In the US, the FBI filed charges against five people, the main targets being two men from Arkansas idea to be behind the needapassword.com site.

The site is thought to have been involved in breaching over 6,000 email accounts. The men could face up to five-years jail time if found blameworthy.

The additional three defendants are accused of being customers of hacking sites. Two paid just over $1,000, while the third, from California, is alleged to have handed over more than $20,000 to a Chinese hacking site.

The Feds did not disclose whether this was the same site operated by Ying “Brent” Liu, who was picked up by Beijing police in link with another email hacking website, hiretohack.net, linked to around 300 account compromises. Local reports claim Liu “confessed all through examination”.

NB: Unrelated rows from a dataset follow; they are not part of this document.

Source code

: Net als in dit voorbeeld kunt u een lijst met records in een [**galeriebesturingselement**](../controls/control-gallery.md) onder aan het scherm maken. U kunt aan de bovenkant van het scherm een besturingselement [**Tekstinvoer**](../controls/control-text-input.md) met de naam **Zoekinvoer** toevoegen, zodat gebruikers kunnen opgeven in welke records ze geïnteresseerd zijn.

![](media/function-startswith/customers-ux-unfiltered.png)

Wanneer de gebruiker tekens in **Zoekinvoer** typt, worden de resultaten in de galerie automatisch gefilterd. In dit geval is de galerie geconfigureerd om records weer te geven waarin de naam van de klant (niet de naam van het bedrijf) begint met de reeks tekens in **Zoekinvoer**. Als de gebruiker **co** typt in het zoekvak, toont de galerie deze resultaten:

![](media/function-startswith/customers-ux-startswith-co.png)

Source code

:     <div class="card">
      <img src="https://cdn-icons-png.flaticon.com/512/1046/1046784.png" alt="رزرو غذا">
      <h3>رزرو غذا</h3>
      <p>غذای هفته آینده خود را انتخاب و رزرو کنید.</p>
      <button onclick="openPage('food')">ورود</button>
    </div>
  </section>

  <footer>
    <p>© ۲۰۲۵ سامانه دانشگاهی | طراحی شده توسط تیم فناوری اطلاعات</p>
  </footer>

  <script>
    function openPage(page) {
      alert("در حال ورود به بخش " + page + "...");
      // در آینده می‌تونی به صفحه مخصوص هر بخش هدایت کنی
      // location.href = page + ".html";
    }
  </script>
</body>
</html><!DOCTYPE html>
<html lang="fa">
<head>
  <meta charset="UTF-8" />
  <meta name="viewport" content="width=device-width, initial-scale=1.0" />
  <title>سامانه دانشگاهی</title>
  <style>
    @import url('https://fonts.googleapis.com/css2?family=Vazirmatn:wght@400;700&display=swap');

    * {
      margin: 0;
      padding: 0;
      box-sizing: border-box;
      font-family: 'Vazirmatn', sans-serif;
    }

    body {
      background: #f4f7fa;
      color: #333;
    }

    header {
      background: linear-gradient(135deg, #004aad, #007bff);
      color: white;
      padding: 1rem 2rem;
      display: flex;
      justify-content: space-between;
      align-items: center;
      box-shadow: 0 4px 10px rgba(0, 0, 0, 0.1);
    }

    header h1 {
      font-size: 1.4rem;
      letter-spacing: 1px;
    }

In the intervening time in India another man was under arrest, described by local law enforcement reports as only “a Pune based private person” but named by the FBI as Amit Tiwari and linked to two websites connected to over 900 email account breaches.

Lastly, Romanian police have picked up and charged four people regarding six unlike websites which may have been behind around 1,600 further account break-ins.

All in all it seems like a pretty successful operation, made all the more impressive by the complexities of international cybercrime law and the difficulties involved in coordinating action connecting several law enforcement agencies, all operating under different legal codes.

Cybercrime and law blogger Gary Warner called the cooperative effort “unparalleled” and a “great sign” of tough times to come for cybercrooks.

As well as given that details and screenshots of many of the sites involved, Warner also speculates that the Romanian haul may include the notorious celebrity-hacker known as Guccifer, before now thought to have been picked up last week.

Cybercrime is a worldwide problem and requires worldwide measures to combat it. As we’ve seen several times recently, the cyber cops of the world seem to be doing an ever superior job of working together, pooling information and assets and coordinating cases across borders to good result.

Hand and computer. Image courtesy of ShutterstockWe’re also seeing ever more action on the legal side of things, with countries from Pakistan to Nigeria effective on or finishing new laws to deal with cybercrime.

If President Goodluck Jonathan gets his way, the Nigerian proposal may even include the death sentence for cases involving dangerous transportation or loss of life, according to local information.

It’s significant for those drafting and favorable these laws to take into account the global nature of cybercrime, and make sure their local laws enable teamwork and collaboration with legal systems and enforcement agencies around the world.

So, it might be best to steer clear of punishments some might think a little great.

On a brighter note, if the trends demonstrated in the hackers-for-hire case continue, we could one day end up with a properly organized set of laws covering digital crimes all over the world, and a set of enforcement agencies to back them up, all working in unity.